Data lines
↓↓↓

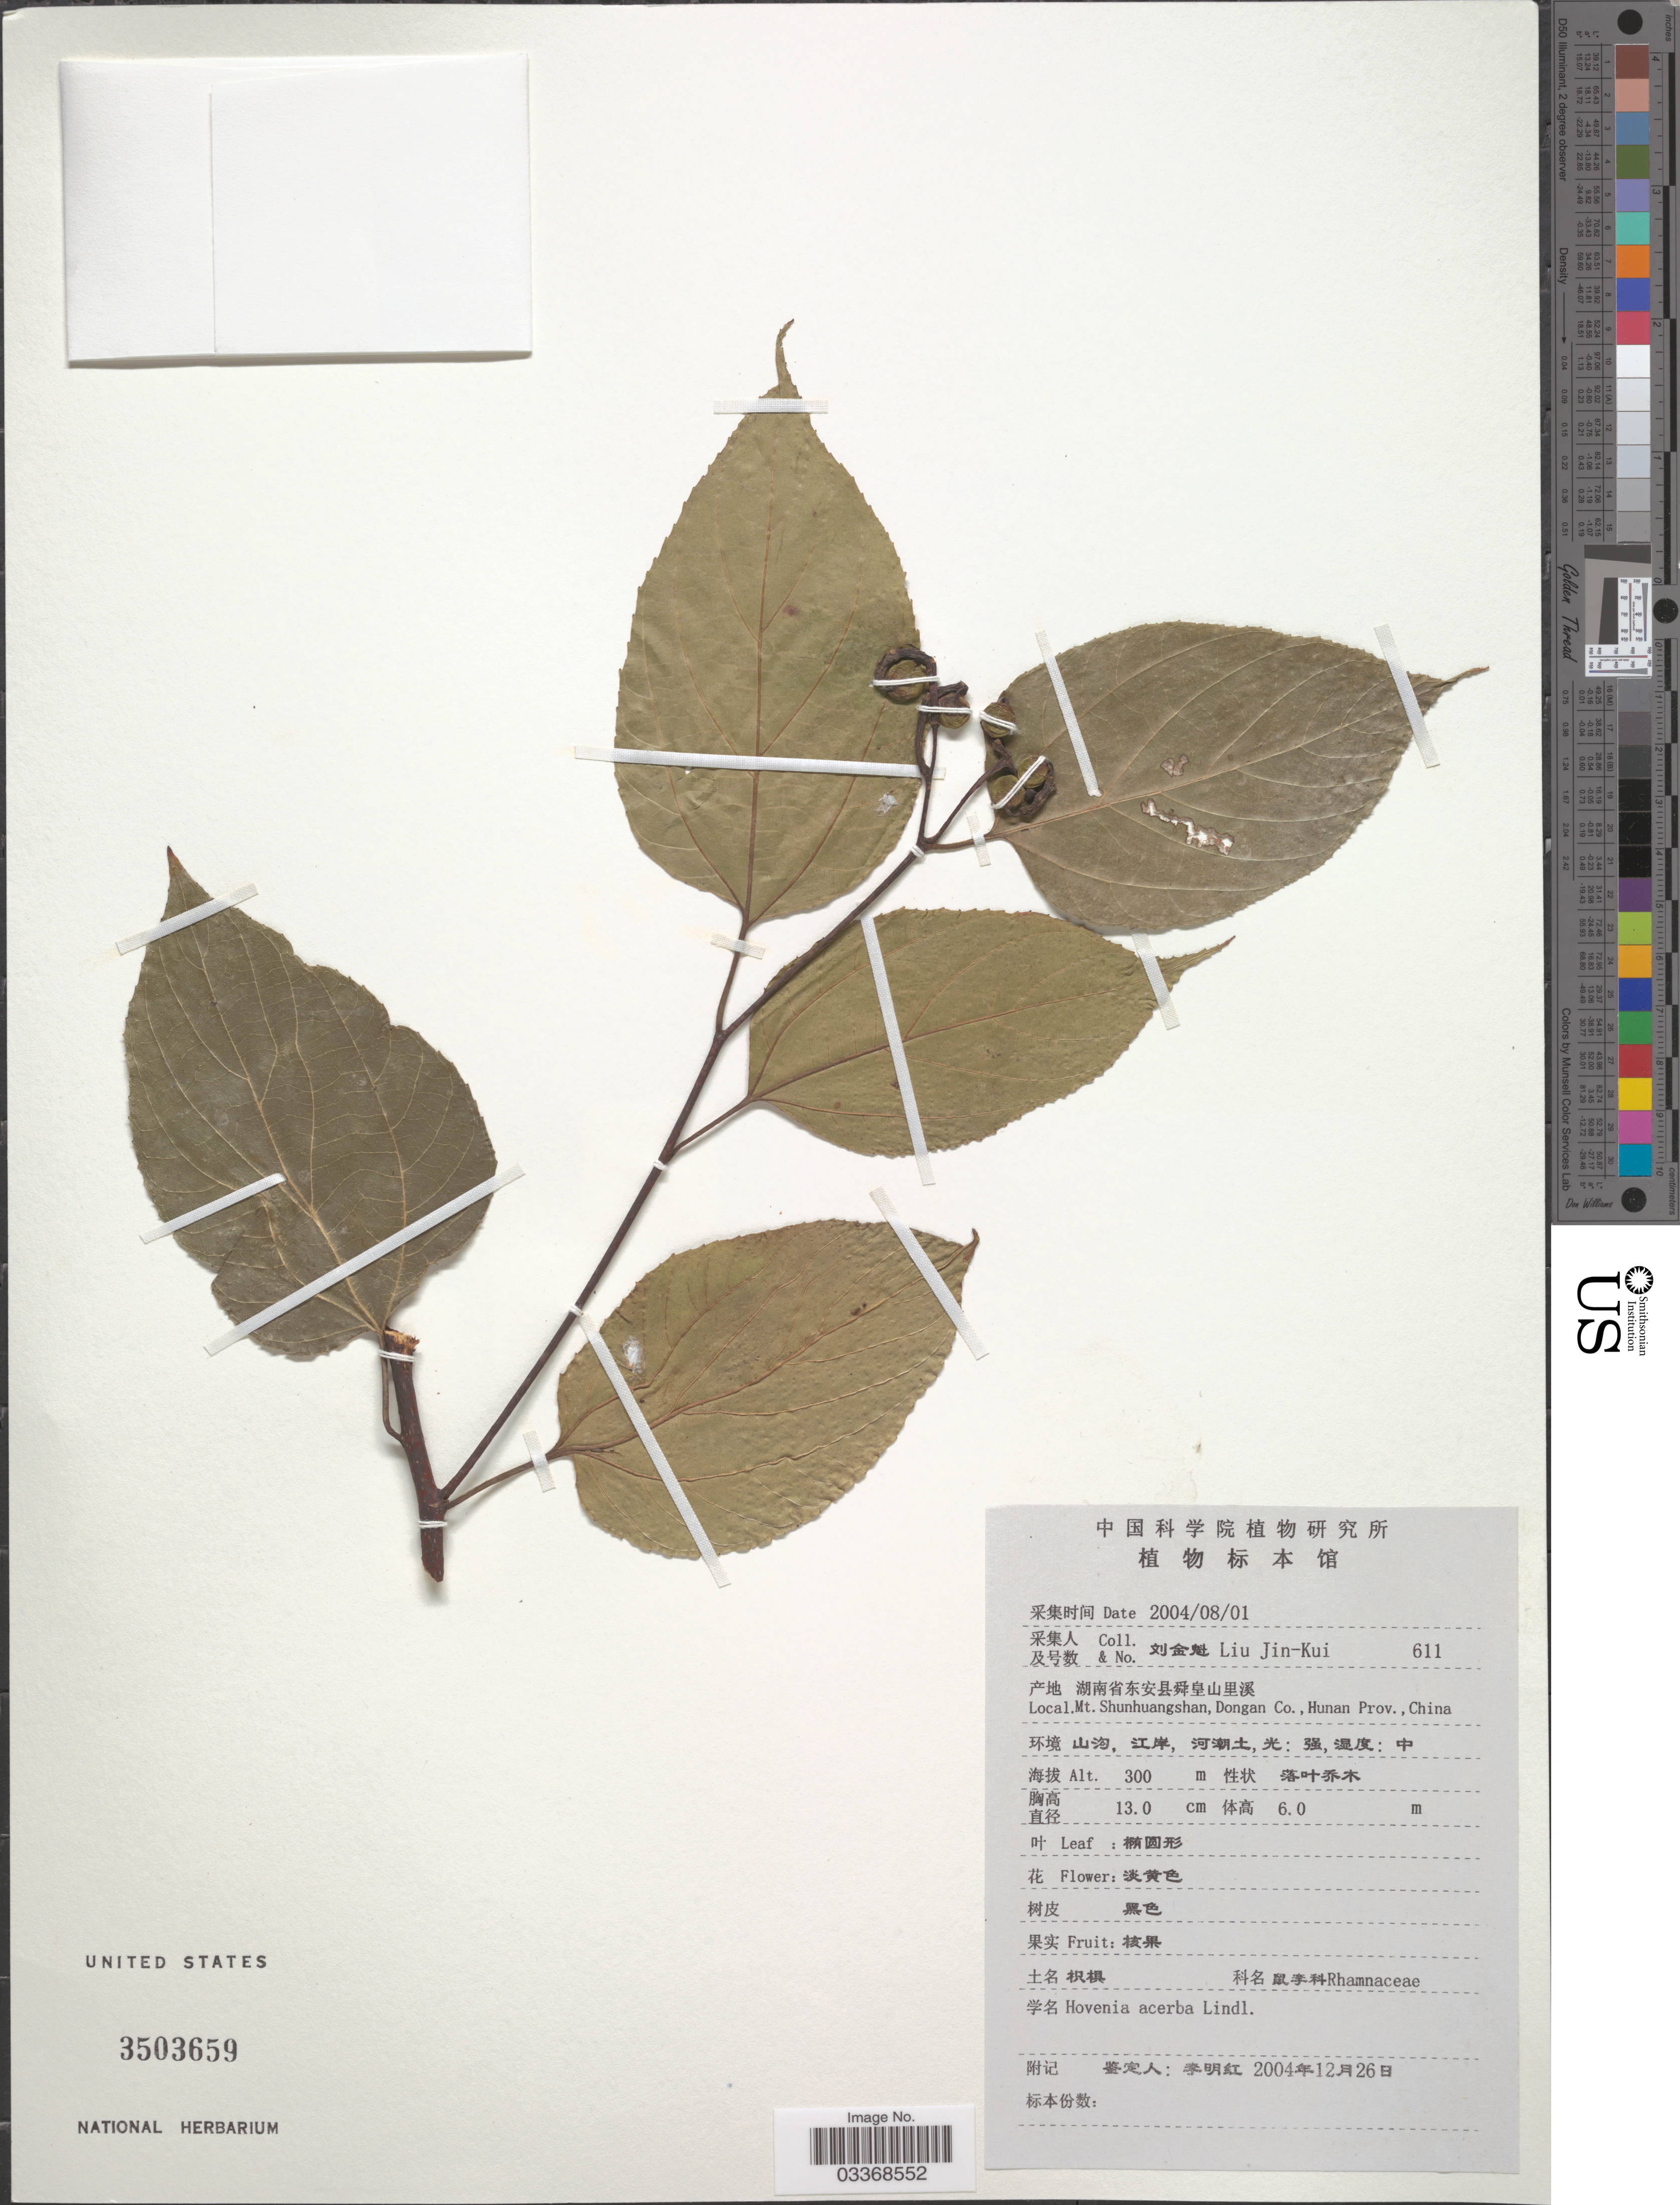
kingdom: Plantae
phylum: Tracheophyta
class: Magnoliopsida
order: Rosales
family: Rhamnaceae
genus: Hovenia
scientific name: Hovenia acerba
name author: Lindl.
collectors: Liu Jin-Kui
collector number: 611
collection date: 2004-08-01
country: China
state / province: Hunan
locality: Mt. Shunhuangshan, Dongan Co.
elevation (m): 300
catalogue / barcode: US 3503659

↑↑↑

PROBLEM TO WORK ON
Revise the listing above by changing "locality" to "site" and leaving everything else as it is. Omit the picture from your answer.

WRITTEN ANSWER
kingdom: Plantae
phylum: Tracheophyta
class: Magnoliopsida
order: Rosales
family: Rhamnaceae
genus: Hovenia
scientific name: Hovenia acerba
name author: Lindl.
collectors: Liu Jin-Kui
collector number: 611
collection date: 2004-08-01
country: China
state / province: Hunan
site: Mt. Shunhuangshan, Dongan Co.
elevation (m): 300
catalogue / barcode: US 3503659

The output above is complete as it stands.